Text under study
I also like how he distills neural networks into their architecture, activity rule, and learning rule. The architecture specifies the variables and relationships within the network; the activity rule details how the outputs of neurons change in response to each other; the learning rule defines how to update weights during training.
One other topic I found particularly interesting was on the information capacity of a single neuron (and relating it back to VC dimension), as well as the capacity of Hopfield networks. Walking through these analyses gives the reader building blocks for reasoning about the capacity of larger, more complex networks.
While it's true that the Bayesian methods for which MacKay advocates are not the dominate paradigm used in deep learning today, the probabilistic perspective is broad enough to interpret parameters with point estimates. Regularization and drop out also have Bayesian interpretations.
Comparison to frequentist methods
MacKay mostly focuses on presenting the material at hand, but occasionally contrasts to frequentist methods. One example comes in Chapter 24, where he discusses the estimators for $\sigma$ in a Gaussian distribution. As he states:
Given data $D = \{x_n\}_{n=1}^N$, and 'estimator' of $\mu$ is
$$ \bar{x} \equiv \sum_{n=1}^N x_n / N, $$ and two estimators of $\sigma$ are: $$ \sigma_N = \sqrt{\frac{\sum_{n=1}^N (x_n - \bar{x})^2}{N}} \;\text{and}\; \sigma_{N-1} = \sqrt{\frac{\sum_{n=1}^N (x_n - \bar{x})^2}{N-1}} $$
He discusses how they invent estimators in the frequentist paradigm and choose the one that best meets some criteria of sampling properties. After pointing out that there is no clear principle for deciding which criterion to use, and given most criteria, there's no systematic way to produce an optimal estimator, he then explains the frequentist interpretation of these estimators. The estimator $(\bar{x}, \sigma_N)$ is the maximum likelihood estimator, but $\sigma_N$ is biased. That is, averaging over repeated sampling, $\sigma_N$ will not equal to $\sigma$. The $\sigma_{N-1}$ version is unbiased.

The data
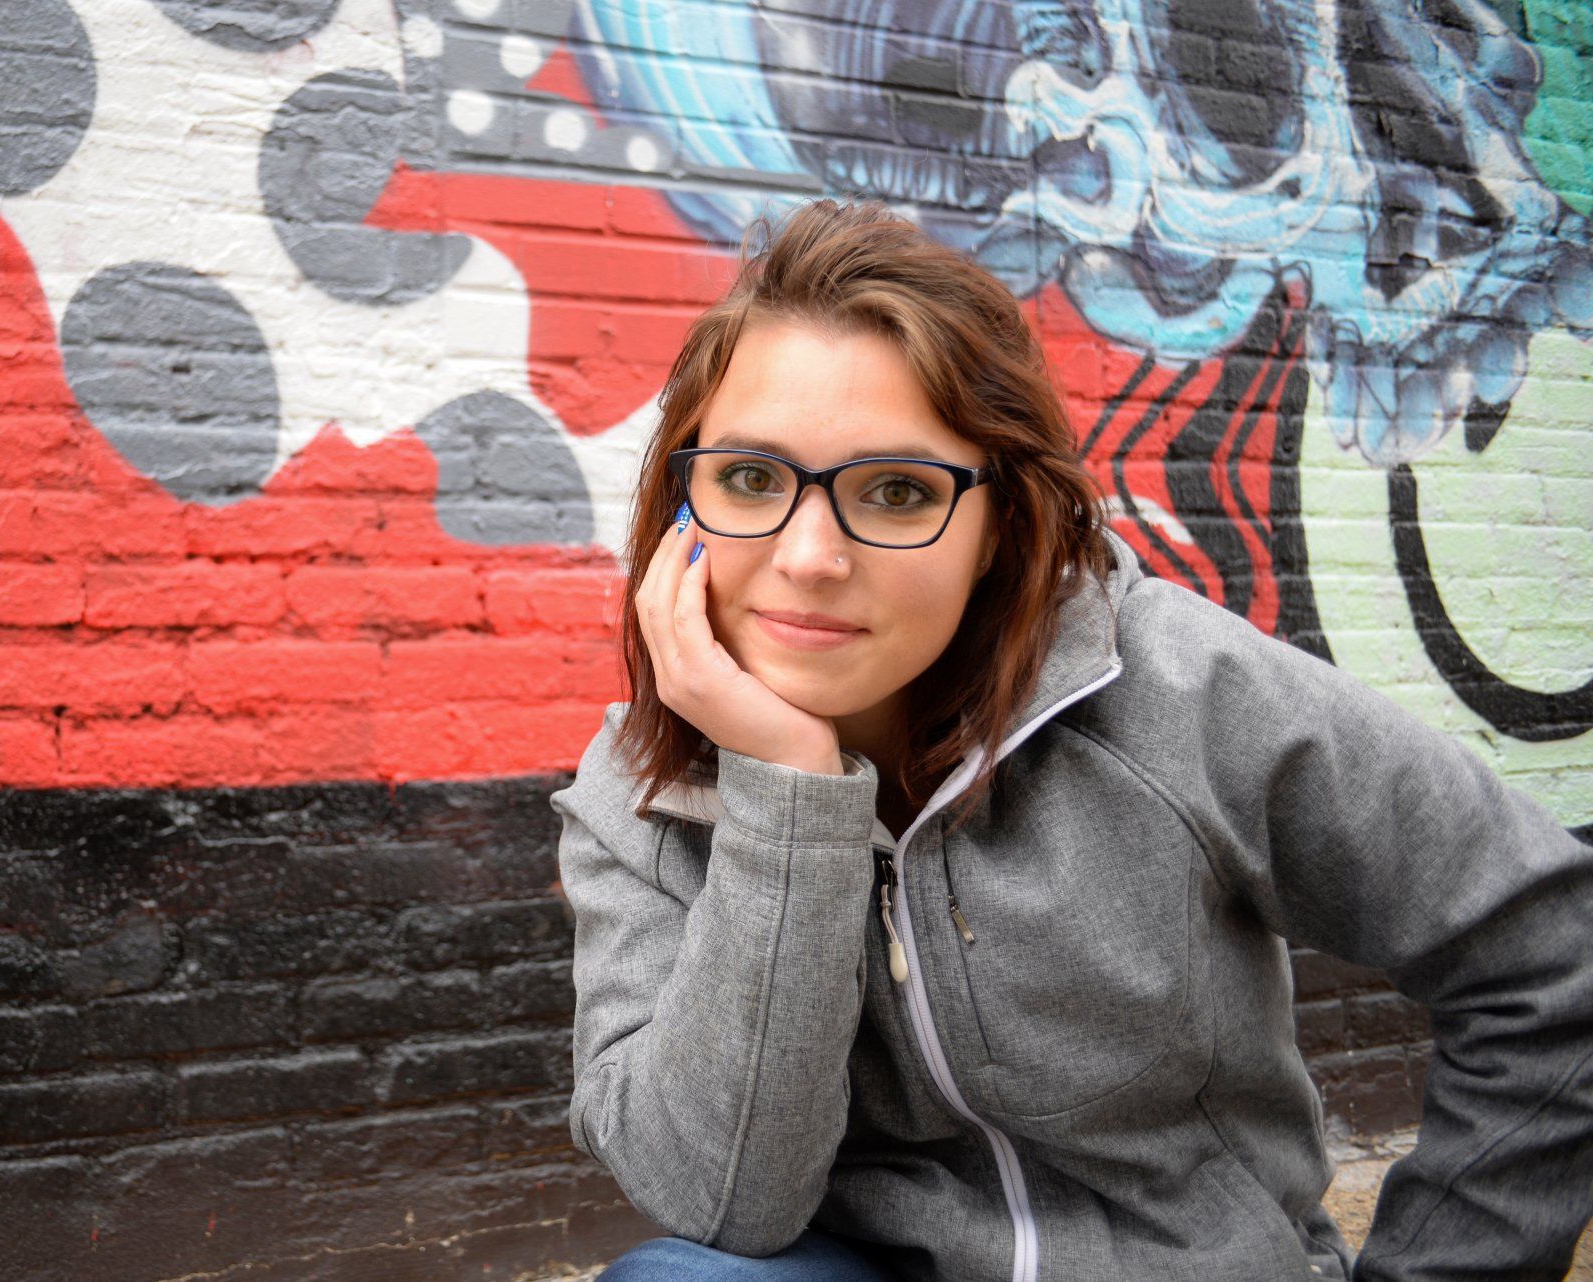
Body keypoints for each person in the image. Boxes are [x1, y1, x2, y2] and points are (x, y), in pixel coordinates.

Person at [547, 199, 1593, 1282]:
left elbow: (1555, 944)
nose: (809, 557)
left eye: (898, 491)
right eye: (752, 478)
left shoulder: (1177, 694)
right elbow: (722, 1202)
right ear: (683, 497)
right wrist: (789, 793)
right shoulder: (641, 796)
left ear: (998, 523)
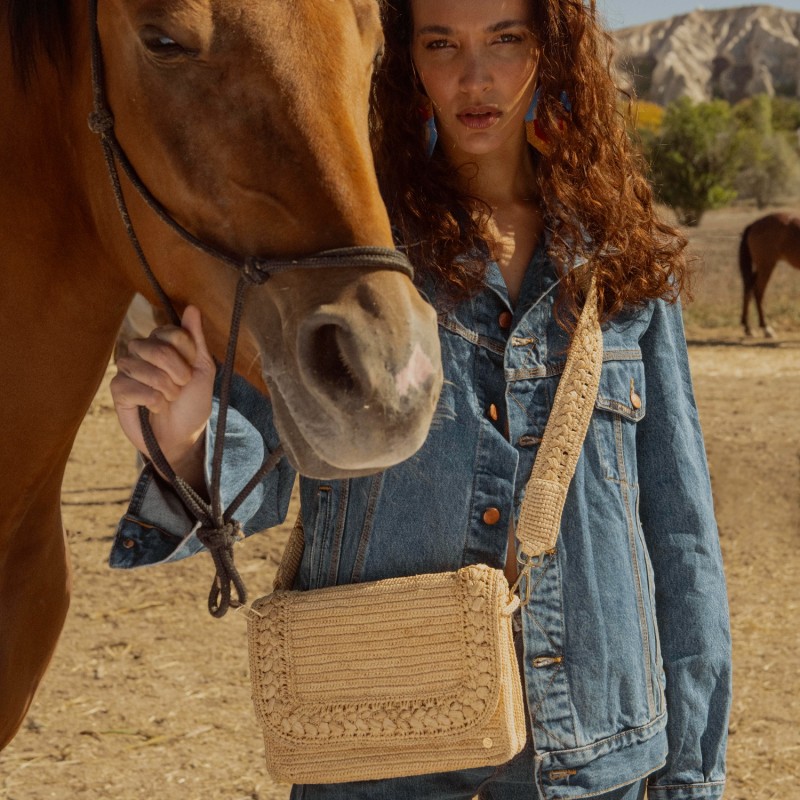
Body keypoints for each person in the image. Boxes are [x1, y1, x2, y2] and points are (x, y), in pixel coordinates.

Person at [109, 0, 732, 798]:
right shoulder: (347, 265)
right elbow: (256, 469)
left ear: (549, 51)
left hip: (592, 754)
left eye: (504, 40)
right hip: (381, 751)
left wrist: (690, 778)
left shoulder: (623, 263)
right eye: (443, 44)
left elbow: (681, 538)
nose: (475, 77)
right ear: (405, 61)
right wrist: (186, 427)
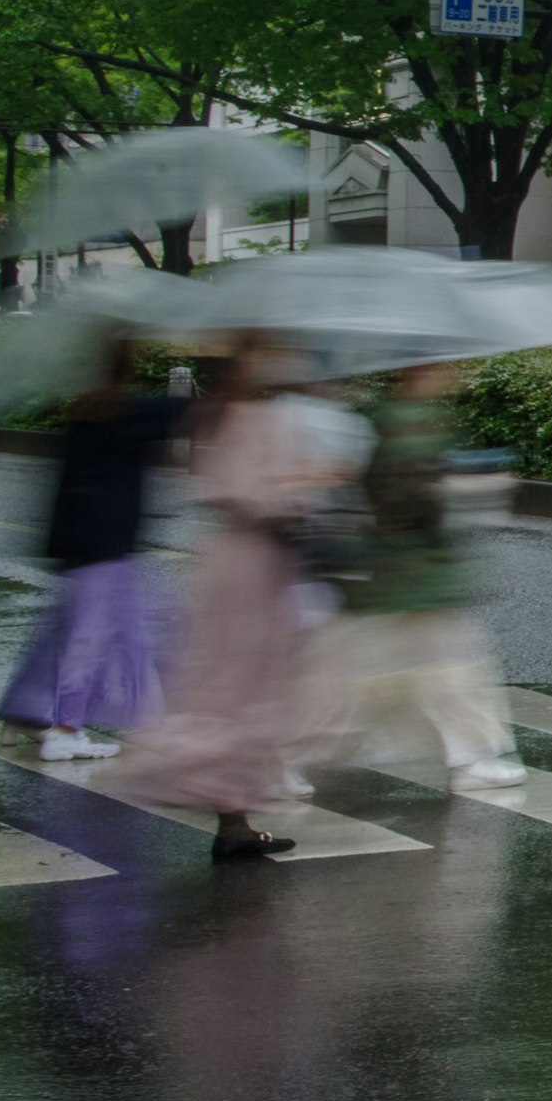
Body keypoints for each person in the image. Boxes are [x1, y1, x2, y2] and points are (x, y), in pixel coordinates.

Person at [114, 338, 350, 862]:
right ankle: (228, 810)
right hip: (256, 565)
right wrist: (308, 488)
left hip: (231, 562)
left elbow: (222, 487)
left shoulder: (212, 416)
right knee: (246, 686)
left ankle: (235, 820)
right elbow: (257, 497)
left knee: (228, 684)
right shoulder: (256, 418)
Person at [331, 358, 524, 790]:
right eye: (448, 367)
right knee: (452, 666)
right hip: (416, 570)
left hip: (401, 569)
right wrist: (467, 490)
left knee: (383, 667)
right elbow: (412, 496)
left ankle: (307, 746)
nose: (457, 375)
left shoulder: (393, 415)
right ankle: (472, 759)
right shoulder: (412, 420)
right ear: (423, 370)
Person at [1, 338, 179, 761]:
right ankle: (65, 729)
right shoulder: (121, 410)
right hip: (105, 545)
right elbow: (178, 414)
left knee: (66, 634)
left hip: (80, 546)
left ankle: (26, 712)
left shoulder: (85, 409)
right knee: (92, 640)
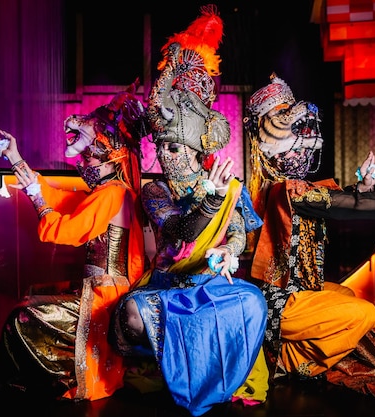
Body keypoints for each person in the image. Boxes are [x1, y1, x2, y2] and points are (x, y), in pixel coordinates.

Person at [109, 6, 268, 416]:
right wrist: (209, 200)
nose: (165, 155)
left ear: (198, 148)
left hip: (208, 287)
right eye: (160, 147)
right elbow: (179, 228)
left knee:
---
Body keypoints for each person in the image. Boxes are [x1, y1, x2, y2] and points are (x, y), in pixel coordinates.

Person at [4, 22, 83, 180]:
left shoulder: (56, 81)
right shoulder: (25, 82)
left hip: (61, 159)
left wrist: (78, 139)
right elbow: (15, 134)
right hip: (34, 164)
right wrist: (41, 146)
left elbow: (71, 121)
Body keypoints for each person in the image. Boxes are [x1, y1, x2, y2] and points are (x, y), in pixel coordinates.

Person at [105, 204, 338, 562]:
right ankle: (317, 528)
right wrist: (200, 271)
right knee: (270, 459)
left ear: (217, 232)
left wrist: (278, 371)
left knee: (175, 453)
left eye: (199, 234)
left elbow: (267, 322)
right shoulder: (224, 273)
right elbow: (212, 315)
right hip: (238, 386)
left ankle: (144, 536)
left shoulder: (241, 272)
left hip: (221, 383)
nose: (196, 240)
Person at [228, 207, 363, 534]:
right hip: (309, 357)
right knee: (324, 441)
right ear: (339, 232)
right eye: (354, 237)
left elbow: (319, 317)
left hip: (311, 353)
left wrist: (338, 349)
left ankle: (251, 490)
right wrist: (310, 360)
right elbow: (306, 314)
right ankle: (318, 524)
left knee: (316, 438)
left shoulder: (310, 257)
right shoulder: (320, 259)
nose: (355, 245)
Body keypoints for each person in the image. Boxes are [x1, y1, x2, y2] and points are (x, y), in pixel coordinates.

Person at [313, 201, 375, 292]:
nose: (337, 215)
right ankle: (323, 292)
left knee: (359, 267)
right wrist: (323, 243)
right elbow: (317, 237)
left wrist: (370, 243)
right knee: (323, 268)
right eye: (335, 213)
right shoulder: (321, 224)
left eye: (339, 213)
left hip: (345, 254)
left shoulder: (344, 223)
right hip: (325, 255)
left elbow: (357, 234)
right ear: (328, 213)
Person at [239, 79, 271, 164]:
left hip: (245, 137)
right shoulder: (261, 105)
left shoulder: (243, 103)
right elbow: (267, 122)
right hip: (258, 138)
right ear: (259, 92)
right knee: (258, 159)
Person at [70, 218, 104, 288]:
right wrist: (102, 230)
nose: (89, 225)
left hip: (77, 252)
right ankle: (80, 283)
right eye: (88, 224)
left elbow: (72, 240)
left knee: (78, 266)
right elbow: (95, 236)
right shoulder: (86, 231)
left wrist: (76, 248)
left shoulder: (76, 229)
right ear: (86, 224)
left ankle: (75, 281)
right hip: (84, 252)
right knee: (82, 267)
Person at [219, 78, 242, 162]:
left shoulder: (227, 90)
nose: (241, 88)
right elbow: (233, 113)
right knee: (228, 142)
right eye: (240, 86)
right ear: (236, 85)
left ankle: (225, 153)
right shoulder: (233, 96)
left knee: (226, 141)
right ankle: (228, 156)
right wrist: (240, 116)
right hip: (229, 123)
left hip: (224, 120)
...
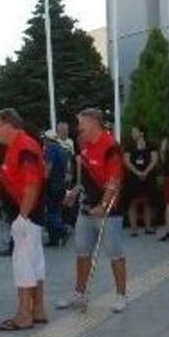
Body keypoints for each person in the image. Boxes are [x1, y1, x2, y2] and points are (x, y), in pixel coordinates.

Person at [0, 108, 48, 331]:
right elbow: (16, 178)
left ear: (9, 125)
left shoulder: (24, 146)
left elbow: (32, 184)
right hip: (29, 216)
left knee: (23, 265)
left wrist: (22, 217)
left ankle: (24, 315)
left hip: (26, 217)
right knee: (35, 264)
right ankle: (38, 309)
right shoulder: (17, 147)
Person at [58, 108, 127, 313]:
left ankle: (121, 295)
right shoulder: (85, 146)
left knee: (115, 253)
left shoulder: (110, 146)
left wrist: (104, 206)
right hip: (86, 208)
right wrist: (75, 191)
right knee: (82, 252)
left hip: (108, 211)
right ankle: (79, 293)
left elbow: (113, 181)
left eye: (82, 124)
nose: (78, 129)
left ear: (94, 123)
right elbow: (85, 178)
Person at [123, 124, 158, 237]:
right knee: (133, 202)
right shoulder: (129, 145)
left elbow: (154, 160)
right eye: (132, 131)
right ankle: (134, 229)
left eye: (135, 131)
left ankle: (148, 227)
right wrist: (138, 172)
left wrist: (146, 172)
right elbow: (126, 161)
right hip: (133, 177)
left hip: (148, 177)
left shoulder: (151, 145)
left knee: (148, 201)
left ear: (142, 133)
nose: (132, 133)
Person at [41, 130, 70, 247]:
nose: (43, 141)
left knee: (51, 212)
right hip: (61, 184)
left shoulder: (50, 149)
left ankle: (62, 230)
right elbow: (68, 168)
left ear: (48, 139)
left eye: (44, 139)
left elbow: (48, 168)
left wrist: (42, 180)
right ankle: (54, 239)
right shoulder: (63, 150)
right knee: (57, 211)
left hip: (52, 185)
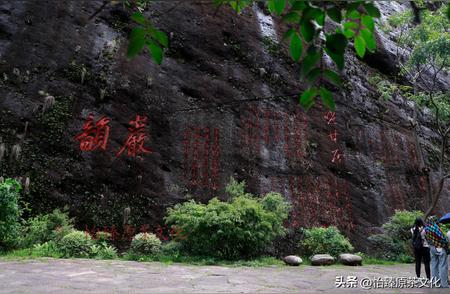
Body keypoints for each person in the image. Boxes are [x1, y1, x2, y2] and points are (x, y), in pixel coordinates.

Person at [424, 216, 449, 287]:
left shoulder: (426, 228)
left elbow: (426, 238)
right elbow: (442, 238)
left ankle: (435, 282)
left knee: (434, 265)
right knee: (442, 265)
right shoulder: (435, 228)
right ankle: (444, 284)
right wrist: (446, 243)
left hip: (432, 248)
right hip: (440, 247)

Exercise description
Continue the passage about MacKay's book, beginning with the sentence that would come after its last one.

Exercise result
In contrast, the Bayesian view arrives at these quantities as maximum a posteriori estimates of $\sigma$ with different conditioning. The maximum of $P(\sigma | D)$ is at $\sigma_{N-1}$ and the maximum of $P(\sigma | D, \mu = \bar{x})$ is $\sigma_N$, using uninformative priors. In other words, $\sigma_{N-1}$ is when we are jointly estimating our uncertainty in $\mu$ and $\sigma_N$ is when we hold $\mu$ fixed at $\bar{x}$. There are nice supporting visuals on page 321.
One of the more lively and entertaining chapters is 37, Bayesian Inference and Sampling Theory. In this short chapter, he offers very simple examples to demonstrate that frequentist methods calculate unhelpful quantities to the decision at hand or are sensitive to irrelevant information.
Nitpick
Perhaps the one thing I didn't care for in the book was the early insistence on approximating $x!$ and ${n \choose x}$, which seemed like a bit of an unnecessary distraction. This did not last long, however.
Problems
The book offers a lot of problems, each with a difficulty rating between 1 and 3 next to it. Some of the problems are quite challenging. I recognized one problem as being a slight reframing of a Putnam A6 question, and it was only marked with a difficulty of 2. Luckily, he also marked a small portion as recommended problems, and these problems were thoughtfully chosen to reinforce the content.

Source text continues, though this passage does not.